**Given records:**
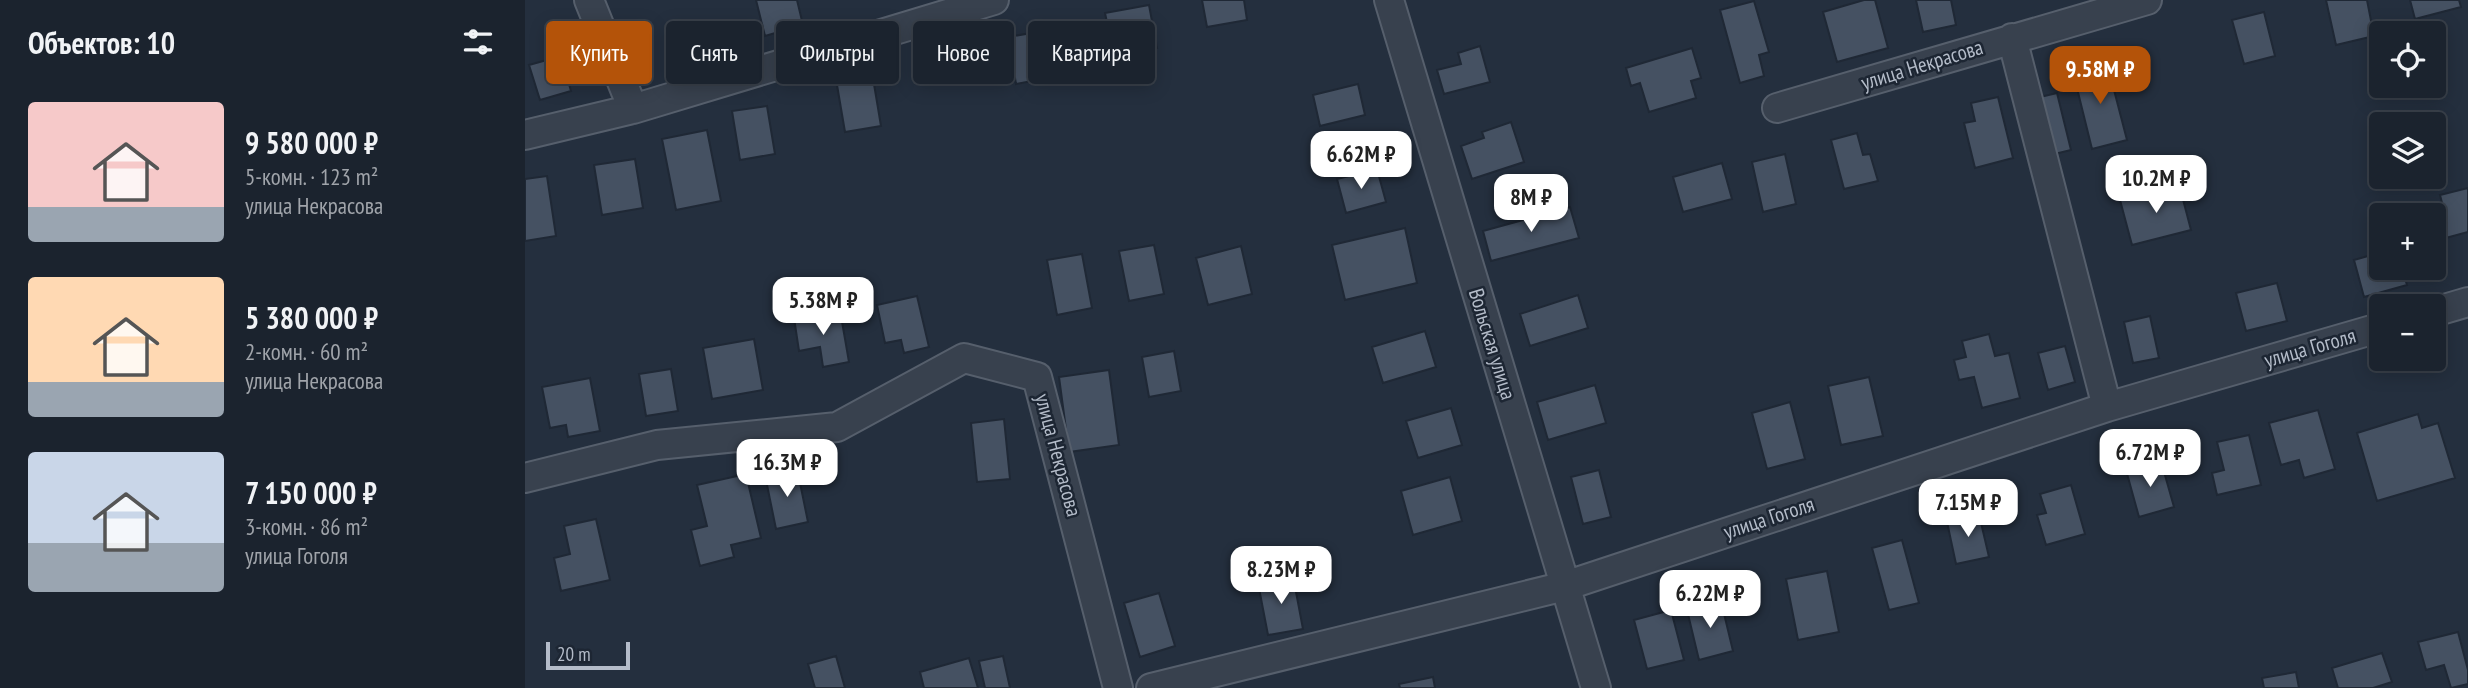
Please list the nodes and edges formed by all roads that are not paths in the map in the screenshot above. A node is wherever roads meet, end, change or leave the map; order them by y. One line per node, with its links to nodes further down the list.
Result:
1 (589, 0): 7 (street)
2 (994, 0): 7 (street)
3 (1389, 0): 14 (street, Вольская улица)
4 (2147, 0): 5 (street, улица Некрасова)
5 (2012, 38): 6 (street, улица Некрасова); 12 (street)
6 (1777, 108)
7 (633, 109): 8 (street)
8 (525, 135)
9 (2468, 302): 10 (street)
10 (2446, 308)
11 (2369, 331): 12 (street, улица Гоголя)
12 (2107, 407): 14 (street, улица Гоголя)
13 (525, 478): 15 (street, улица Некрасова)
14 (1565, 586): 16 (street, улица Гоголя); 17 (street, Вольская улица)
15 (1118, 688)
16 (1151, 688)
17 (1596, 688)

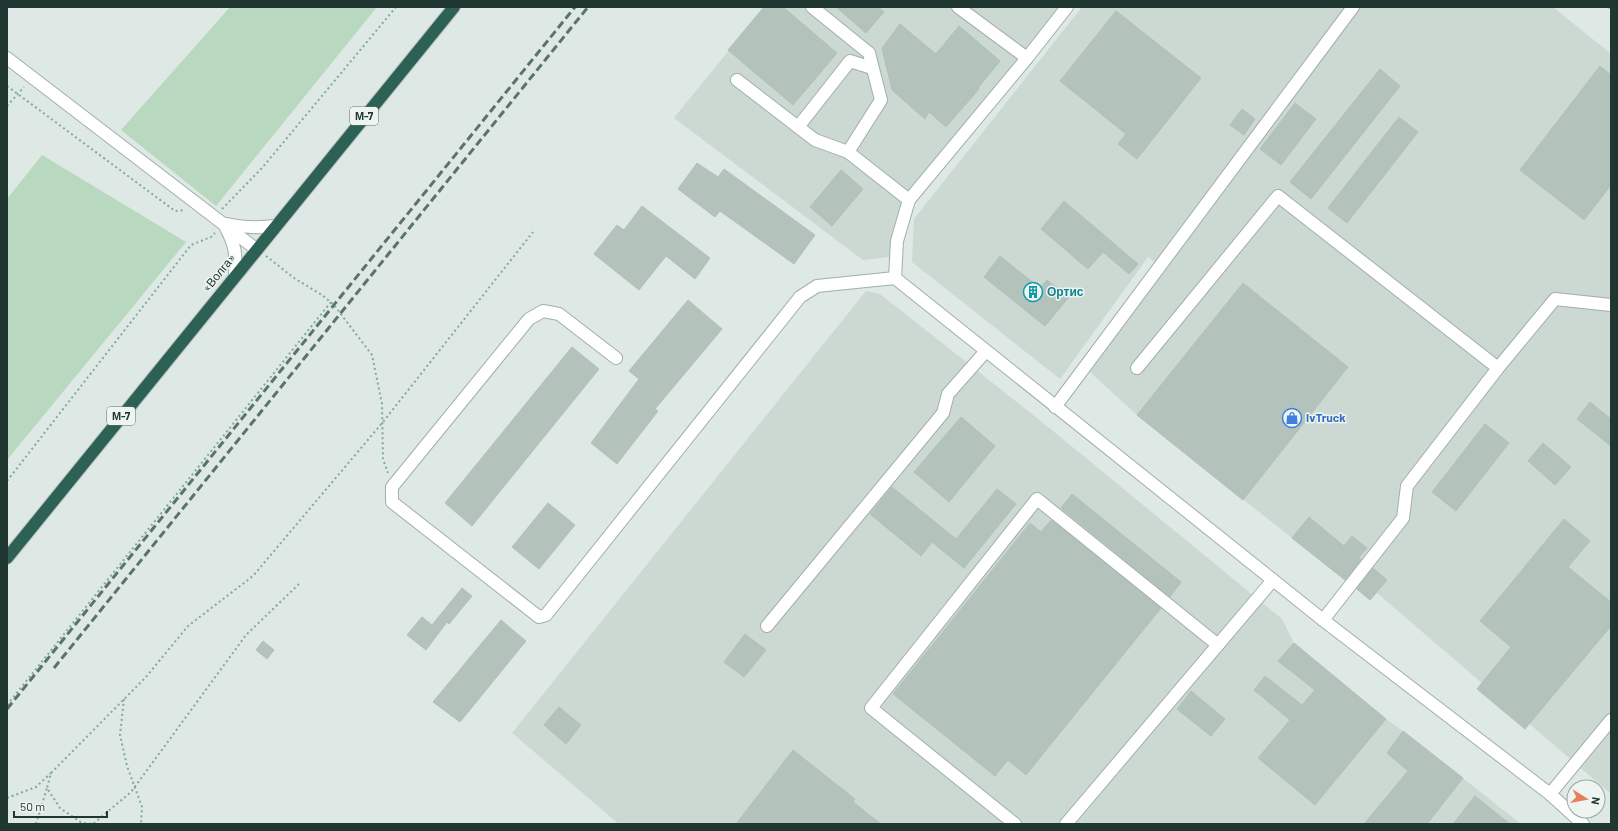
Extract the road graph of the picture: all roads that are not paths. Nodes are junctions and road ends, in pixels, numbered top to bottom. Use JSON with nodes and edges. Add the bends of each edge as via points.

**What to do:** Repeat all the records above exactly, leaving out any pictures.

**Answer space:**
Please list the nodes and edges formed by all roads that are not paths in the map in the screenshot above. A node is wherever roads meet, end, change or leave the map; order them by y. One line per node, with its links to nodes further down the list.
Result:
1 (589, 0): 7 (street)
2 (994, 0): 7 (street)
3 (1389, 0): 14 (street, Вольская улица)
4 (2147, 0): 5 (street, улица Некрасова)
5 (2012, 38): 6 (street, улица Некрасова); 12 (street)
6 (1777, 108)
7 (633, 109): 8 (street)
8 (525, 135)
9 (2468, 302): 10 (street)
10 (2446, 308)
11 (2369, 331): 12 (street, улица Гоголя)
12 (2107, 407): 14 (street, улица Гоголя)
13 (525, 478): 15 (street, улица Некрасова)
14 (1565, 586): 16 (street, улица Гоголя); 17 (street, Вольская улица)
15 (1118, 688)
16 (1151, 688)
17 (1596, 688)

Extract the road graph of the picture: all roads that are not paths. Nodes are junctions and road ends, in pixels, numbered top to bottom. Use JSON with nodes and edges. Add the bends of each edge as via points.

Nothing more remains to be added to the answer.